Cosa vuol dire questa situazione per noi preti? Penso che dobbiamo imparare di nuovo cosa vuol dire vivere nella diaspora. Siamo molto deboli, ma minoranza non vuol dire essere una setta. Per la prima delle nostre assemblee diocesane, io ho formulato cinque sì per delineare la nuova evangelizzazione. Il primo sì è il sì all’oggi, al nostro tempo. Lasciamo la nostalgia degli anni Cinquanta, quelli della mia infanzia, nel villaggio, quando la chiesa si riempiva di gente per tre volte ogni domenica. Tutti in chiesa. Lasciamo la nostalgia per la vitalità dei nostri oratori degli anni Cinquanta e Sessanta. Diciamo sì all’oggi: Dio ama questo mondo, e noi dobbiamo avere uno sguardo di amore, di simpatia al mondo nel quale viviamo. Amiamo l’oggi nel quale viviamo. Il secondo sì e un sì consapevole e deciso a quella che è la nostra situazione. La decrescita dei cattolici, il lasciare tante cose, il veder morire tante cose che amiamo. Un sì al “bel funerale”, come amano i viennesi. Sì, è la nostra situazione. Molte cose moriranno, ma Dio ci ama nella nostra situazione.
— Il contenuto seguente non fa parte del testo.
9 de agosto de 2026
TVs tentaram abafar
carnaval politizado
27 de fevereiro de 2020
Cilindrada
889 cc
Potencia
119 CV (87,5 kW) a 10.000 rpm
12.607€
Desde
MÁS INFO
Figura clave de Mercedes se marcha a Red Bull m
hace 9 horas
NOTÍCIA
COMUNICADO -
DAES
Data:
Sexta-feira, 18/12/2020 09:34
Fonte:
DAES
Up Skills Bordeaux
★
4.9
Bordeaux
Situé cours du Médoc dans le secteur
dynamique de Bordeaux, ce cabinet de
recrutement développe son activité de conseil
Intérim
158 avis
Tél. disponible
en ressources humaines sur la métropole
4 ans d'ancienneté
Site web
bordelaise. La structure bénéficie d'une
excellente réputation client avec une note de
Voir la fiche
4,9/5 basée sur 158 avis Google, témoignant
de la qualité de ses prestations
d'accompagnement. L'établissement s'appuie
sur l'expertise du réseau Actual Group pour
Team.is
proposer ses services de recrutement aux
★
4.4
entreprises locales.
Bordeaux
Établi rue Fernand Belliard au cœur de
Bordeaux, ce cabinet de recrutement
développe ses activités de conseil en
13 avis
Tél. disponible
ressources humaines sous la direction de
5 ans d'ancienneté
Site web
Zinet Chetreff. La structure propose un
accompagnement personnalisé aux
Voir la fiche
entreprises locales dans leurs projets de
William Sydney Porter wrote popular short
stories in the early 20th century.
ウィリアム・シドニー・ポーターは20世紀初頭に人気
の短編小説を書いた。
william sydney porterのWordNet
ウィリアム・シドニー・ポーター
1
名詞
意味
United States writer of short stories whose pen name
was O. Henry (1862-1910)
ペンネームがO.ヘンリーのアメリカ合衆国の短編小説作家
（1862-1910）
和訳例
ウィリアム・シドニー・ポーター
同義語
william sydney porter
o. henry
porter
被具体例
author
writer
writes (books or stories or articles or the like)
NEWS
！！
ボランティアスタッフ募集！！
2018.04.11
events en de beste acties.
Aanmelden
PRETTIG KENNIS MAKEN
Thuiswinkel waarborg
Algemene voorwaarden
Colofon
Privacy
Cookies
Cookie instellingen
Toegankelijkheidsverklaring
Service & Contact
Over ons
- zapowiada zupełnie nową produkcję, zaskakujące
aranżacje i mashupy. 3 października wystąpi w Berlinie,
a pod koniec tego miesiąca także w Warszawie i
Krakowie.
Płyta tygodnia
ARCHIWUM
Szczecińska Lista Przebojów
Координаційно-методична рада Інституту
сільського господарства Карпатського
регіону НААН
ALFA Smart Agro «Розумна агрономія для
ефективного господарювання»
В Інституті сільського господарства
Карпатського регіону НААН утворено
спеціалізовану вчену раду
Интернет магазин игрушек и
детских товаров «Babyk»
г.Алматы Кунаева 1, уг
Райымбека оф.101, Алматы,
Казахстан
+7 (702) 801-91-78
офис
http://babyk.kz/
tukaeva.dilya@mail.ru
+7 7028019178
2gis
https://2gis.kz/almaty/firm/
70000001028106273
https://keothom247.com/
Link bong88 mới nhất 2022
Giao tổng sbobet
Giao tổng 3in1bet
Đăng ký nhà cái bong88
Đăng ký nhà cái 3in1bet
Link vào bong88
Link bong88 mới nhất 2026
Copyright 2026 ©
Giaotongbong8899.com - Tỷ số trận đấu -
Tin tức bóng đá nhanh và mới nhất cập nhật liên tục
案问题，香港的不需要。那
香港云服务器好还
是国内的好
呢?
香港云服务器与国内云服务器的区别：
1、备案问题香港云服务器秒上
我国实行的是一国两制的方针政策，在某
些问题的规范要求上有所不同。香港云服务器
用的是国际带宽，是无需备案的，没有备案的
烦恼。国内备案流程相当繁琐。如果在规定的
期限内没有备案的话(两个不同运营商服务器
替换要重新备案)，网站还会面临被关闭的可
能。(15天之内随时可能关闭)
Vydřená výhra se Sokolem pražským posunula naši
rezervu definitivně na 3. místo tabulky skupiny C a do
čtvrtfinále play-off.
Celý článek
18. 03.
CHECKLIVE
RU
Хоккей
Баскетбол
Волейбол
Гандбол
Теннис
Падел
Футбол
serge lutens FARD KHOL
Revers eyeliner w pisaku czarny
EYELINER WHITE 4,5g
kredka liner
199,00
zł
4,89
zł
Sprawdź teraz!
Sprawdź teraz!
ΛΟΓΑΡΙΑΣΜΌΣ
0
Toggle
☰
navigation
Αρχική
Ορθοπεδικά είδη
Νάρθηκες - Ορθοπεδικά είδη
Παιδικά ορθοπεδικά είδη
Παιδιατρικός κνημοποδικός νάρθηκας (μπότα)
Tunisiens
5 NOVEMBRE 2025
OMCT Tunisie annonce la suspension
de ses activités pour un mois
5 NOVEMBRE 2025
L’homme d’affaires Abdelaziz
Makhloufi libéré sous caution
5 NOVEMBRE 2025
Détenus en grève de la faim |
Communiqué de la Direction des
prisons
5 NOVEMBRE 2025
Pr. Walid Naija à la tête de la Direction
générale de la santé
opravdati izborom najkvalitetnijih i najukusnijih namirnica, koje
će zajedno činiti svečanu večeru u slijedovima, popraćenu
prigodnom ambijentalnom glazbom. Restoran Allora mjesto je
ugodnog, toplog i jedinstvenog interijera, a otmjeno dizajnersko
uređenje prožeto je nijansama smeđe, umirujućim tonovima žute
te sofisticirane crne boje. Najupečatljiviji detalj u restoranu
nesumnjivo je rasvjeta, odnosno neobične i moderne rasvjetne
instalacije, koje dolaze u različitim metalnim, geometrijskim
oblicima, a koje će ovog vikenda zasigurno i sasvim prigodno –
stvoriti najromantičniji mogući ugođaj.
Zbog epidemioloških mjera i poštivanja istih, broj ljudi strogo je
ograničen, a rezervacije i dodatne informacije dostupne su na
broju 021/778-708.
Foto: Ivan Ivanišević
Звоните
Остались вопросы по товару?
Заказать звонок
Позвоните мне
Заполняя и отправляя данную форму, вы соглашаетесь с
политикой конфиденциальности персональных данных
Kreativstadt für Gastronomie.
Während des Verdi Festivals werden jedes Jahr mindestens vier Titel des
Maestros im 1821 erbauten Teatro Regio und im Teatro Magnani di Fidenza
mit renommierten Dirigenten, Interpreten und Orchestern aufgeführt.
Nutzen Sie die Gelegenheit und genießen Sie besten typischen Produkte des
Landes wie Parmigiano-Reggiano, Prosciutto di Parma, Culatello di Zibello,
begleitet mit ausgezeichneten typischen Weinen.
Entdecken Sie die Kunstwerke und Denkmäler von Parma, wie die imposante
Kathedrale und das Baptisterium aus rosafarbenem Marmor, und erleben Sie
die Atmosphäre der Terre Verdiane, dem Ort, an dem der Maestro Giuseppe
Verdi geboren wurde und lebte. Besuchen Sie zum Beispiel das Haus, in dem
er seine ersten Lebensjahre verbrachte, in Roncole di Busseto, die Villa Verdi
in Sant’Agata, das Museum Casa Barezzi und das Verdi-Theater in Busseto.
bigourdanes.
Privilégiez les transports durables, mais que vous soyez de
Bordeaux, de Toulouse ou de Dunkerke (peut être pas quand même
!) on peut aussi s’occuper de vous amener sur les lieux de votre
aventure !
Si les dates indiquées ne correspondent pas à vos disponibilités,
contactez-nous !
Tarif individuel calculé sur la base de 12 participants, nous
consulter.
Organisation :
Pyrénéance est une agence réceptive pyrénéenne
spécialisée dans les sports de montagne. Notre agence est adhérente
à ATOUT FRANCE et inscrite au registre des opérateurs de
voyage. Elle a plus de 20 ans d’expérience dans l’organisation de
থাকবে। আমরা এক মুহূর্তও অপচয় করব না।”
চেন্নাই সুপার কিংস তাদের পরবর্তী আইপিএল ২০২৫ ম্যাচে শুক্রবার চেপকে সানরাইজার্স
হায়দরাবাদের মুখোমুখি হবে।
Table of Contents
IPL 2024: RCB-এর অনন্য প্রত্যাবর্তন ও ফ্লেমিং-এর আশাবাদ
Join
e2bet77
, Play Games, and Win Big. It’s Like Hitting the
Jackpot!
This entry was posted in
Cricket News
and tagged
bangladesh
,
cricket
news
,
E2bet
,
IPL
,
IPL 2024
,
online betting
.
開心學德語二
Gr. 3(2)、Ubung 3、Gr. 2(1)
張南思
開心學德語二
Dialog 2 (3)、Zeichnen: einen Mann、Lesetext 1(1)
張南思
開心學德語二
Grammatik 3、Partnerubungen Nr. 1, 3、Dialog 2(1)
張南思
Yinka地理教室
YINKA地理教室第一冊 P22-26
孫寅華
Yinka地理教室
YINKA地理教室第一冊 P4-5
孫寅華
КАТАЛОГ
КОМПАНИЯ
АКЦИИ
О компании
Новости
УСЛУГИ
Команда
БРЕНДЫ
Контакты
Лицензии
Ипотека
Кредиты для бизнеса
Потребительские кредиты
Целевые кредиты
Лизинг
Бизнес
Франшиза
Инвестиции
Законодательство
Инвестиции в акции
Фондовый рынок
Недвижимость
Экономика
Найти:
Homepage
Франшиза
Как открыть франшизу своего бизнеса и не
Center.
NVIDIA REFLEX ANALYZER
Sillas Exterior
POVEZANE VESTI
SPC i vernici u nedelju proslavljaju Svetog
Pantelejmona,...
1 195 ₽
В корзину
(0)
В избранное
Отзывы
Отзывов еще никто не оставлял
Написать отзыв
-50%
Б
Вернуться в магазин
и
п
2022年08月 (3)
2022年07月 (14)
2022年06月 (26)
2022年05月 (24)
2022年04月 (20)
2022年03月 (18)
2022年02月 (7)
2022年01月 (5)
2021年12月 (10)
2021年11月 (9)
Lo studio del popolo d’Israele in esilio è una scuola tremenda per noi, oggi. Ma dobbiamo vedere i segni buoni nel nostro tempo. Anche laddove non c’è chiesa. Il terzo sì è il sì alla nostra vocazione comune di battezzati. Io insisto molto sul sacerdozio comune di tutti i battezzati. Tenere a mente la “Lumen Gentium”, testo capitale, nel quale si parla della relazione tra il sacerdozio comune dei battezzati e il sacerdozio ministeriale degli ordinati. Il Concilio parla di una differenza essentia et non gradu tantum, una differenza di essenza e non solo di grado. Differenza essenziale. Noi non siamo un grado superiore dell’essere cristiano. Il sacerdote ministeriale è essenzialmente a un altro livello del sacerdozio battesimale comune. Quando il cardinale Ratzinger è diventato prefetto della congregazione per la Dottrina della fede, io ero già membro della commissione teologica internazionale e così ho conosciuto l’usciera del palazzo del Sant’Uffizio, Clelia. Nel 1982 o 1983, ho chiesto alla Clelia com’era il loro nuovo prefetto. E lei: “E’ un vero cristiano”. Ebbene, ecco, se questo si può dire di uno di noi, preti, vescovi, cristiani, è una bella testimonianza.
[...]
L’ultimo sì è al nostro ruolo per la società. E questo anche se siamo minoranza, anche se politicamente in molti campi in Europa non abbiamo più il potere di imporre la legislazione che ci piacerebbe o che corrisponda al diritto naturale. Pensiamo al discorso dell’aborto, dell’eutanasia, alle discussioni drammatiche che chiedono il diritto umano all’aborto, la limitazione della libertà di coscienza dei medici. Nonostante siamo pochi, abbiamo il ruolo del sale, che è sempre in minoranza. Non piacerebbe, infatti, una pasta dove il sale è in abbondanza. Le nostre parrocchie, le nostre comunità, i nostri movimenti, conventi, associazioni, sono una grande rete di carità, di misericordia, di coscienza sociale. E quanto più la rete sociale della società diventa debole, tanto più importante diventa l’impegno cristiano nella società.